BEGIN THE RECORDS

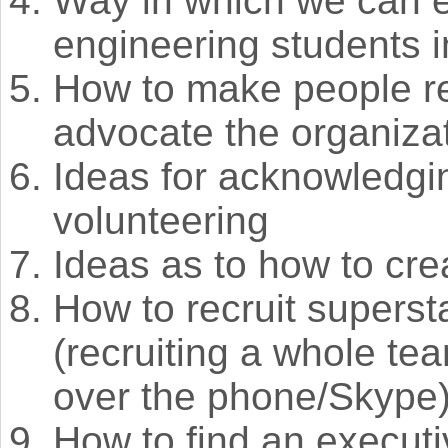
Way in which we can e
engineering students i
How to make people re
advocate the organiza
Ideas for acknowledgi
volunteering
Ideas as to how to cr
How to recruit superst
(recruiting a whole te
over the phone/Skype
How to find an executi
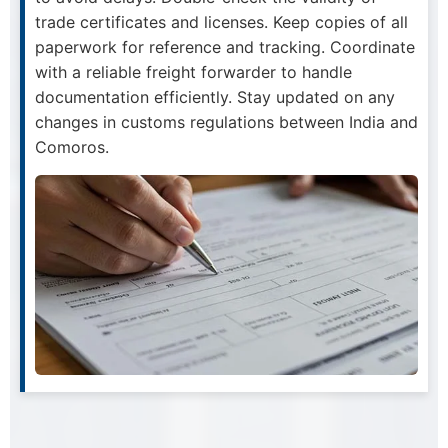
trade certificates and licenses. Keep copies of all
paperwork for reference and tracking. Coordinate
with a reliable freight forwarder to handle
documentation efficiently. Stay updated on any
changes in customs regulations between India and
Comoros.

END THE RECORDS

◆ ACTIVITY ◆
Please copy exactly the lines from the one containing "How to recruit superst" through the last line of the records above, both included, and leave out any pictures.

◆ EXERCISE SOLUTION ◆
How to recruit superst
(recruiting a whole te
over the phone/Skype
How to find an executi
trade certificates and licenses. Keep copies of all
paperwork for reference and tracking. Coordinate
with a reliable freight forwarder to handle
documentation efficiently. Stay updated on any
changes in customs regulations between India and
Comoros.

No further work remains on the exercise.